Nach einigen hundert Metern, Richtung des Sees Driškins, entdeckte Lavea plötzlich Konturen von Wild, das sich, weit abseits, in einer Lichtung langsam auf sie zubewegte. Sie nahm das Fernglas und blickte hindurch. »Schaut dort«, flüsterte sie und zeigte auf zwei Rehe. »Ich will dieses Mal versuchen, mich so nahe wie möglich an sie heranzupirschen, ohne dass sie mich wittern.«

»Das versuch Mal«, antwortete ihre Mom. »Die werden dich schon schneller bemerken, als es dir lieb ist. Aber falls es dir gelingt, kannst du ja einen Song über die Begegnung mit ihnen schreiben«, ergänzte sie mit einem Schmunzeln. Kaum hatte sie es ausgesprochen, huschten sie tiefer in den Wald hinein.

»Komm, gehen wir dorthin«, sagte ihr Dad und zeigte in nordwestliche Richtung.

So schnell wollte sie aber nicht aufgeben. Sie liebte diese zarten Wesen und wollte sich so nahe wie möglich an sie heranpirschen, ohne sie zu verscheuchen. »Wir haben doch Zeit heute. Kann ich nicht ...«

»Okay«, unterbrach er sie und gab klein bei. »Schieß ein paar Fotos von ihnen und dann gehen wir aber in die andere Richtung. Bleib in Sichtweite.«

»Danke, Dad.«

»Aber pass auf dich auf. Nicht dass dir irgendein Bär über den Weg läuft.«

»Und denk an Inspiration für neue Songs«, sagte ihre Mom. »Du weißt, wir wollen einen geeigneten Ort für dein neues Musikvideo finden. Also bleib nicht zu lange.«

»Weiß ich doch Mom. Bären gibts doch hier nicht. Aber Rehe sind auch eine Inspiration, nicht wahr? Und die sind keine Raubtiere, Dad?« Sie lächelte ihm dabei schelmisch zu, weil sie sich keine Angst einreden ließ.

Ihre Adoptiveltern folgten ihr auf Sichtweite. Den Fotoapparat hielt sie griffbereit in der Hand und schlich sich langsam und vorsichtig an die scheuen Tiere heran. Es schien, als würden sie sie nicht wittern.

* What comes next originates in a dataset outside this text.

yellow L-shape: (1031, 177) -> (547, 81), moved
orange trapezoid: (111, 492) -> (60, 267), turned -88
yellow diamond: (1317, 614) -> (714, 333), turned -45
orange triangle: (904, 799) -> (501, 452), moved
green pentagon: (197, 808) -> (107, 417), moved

Noch etwa 50 Meter. Sie achtete auf herumliegende Äste, um nicht draufzutreten und sie womöglich aufzuschrecken. Sträucher und Geäst samt Laub versperrten ihr die Sicht und sie schob sie beiseite. Dann schlich sie langsam weiter auf sie zu, bis auf etwa 30 Meter. Die Rehe im Blick behaltend, ließ sie die Atmosphäre auf sich wirken, lauschte dem sanften Rascheln der Blätter in den Baumkronen. Dazwischen schienen einzelne Sonnenstrahlen hindurch und erreichten den Boden.
Dann schoss sie weitere Fotos. Auf einmal drehten die Rehe ihren Kopf in Laveas Richtung und starrten sie an. Die großen spitzen Ohren zeigten ebenso in ihre Richtung. Sie blieb wie angewurzelt stehen und ließ ihren Blick unauffällig auf den Boden sinken. Waren sie verunsichert, gestresst? Hoffentlich nicht.

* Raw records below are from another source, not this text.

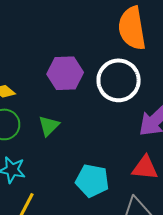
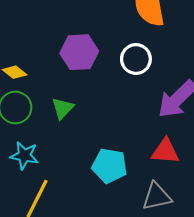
white circle: (119, 80) -> (136, 59), size x0.7

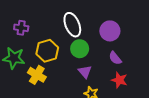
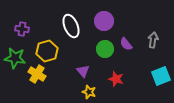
purple circle: (110, 31) -> (104, 21), moved
green circle: (80, 49) -> (105, 49), moved
purple semicircle: (115, 58) -> (126, 44), moved

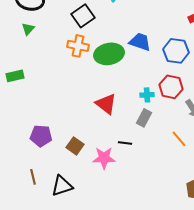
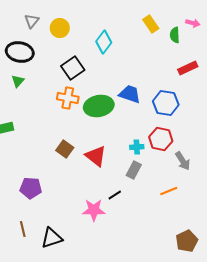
orange line: (179, 139) -> (169, 191), turned -72
black line: (125, 143) -> (115, 195), turned -40
brown square: (75, 146) -> (65, 149), moved

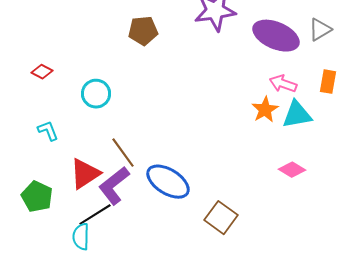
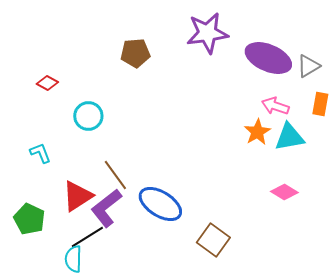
gray triangle: (320, 30) -> (308, 66), moved
red diamond: (42, 72) -> (47, 83), moved

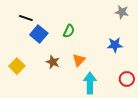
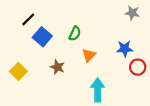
black line: (26, 18) -> (28, 19), turned -64
orange triangle: (79, 60) -> (89, 55), moved
red circle: (127, 79) -> (138, 67), moved

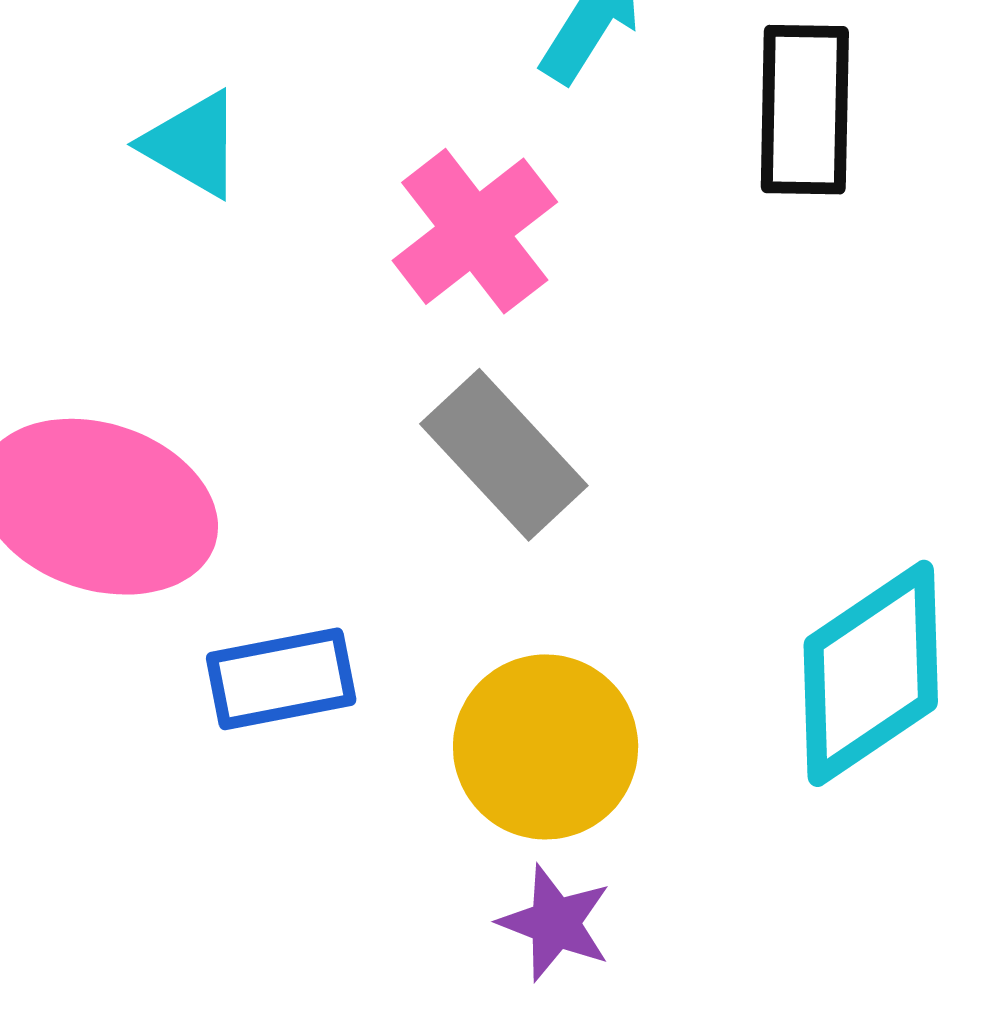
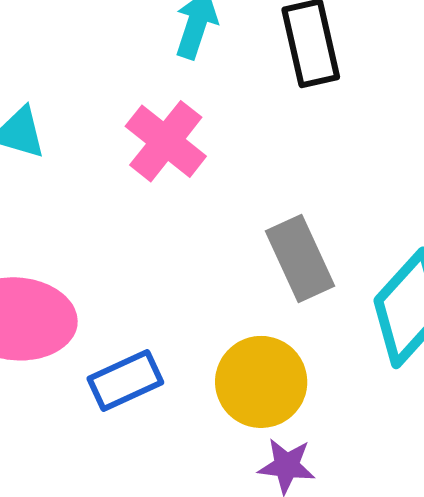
gray rectangle: (504, 455) -> (300, 258), moved, turned 32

Plötzlich entdeckte sie einen schwarzen Gegenstand, der vor ihr neben einem Baumstamm lag und wie ein merkwürdiges Fernglas mit Kopfbefestigung aussah. Während die Rehe gemächlich weiterfraßen, ging sie geduckt zu der Stelle, wo dieser Gegenstand lag. Was war das? Rötliche Schlieren am Glas und an der Halterung. Es war offenbar ein Nachtsichtgerät. Sie tupfte mit ihrem Zeigefinger auf die Farbe und roch daran. Das konnte Blut sein. Verunsichert, was das zu bedeuten hatte, sah sie sich um. Ein paar Schritte weiter befanden sich Ansammlungen von Fußspuren und aufgewühlte Erde. Dann wieder diese rötlichen Stellen, dieses Mal auf einem Holzstück. Das konnte nur Blut sein. Ihr wurde für einen Moment flau im Magen. Sie war hin und hergerissen. Normalerweise würde man diese Dinge nicht im Wald finden. Was sollte sie tun? Tiere oder der Spur folgen? Oder waren die Tiere die Spur? Einige Schritte weiter hafteten wieder Blutstropfen auf Laubblätter. Was machte es dann hier? Ein gerissenes Tier? Ein illegaler Jäger, der sein Nachtsichtgerät verlor? Hoffentlich hatte sich doch kein Bär hierher verirrt. Bei diesem Gedanken beschleunigte sich ihr Puls.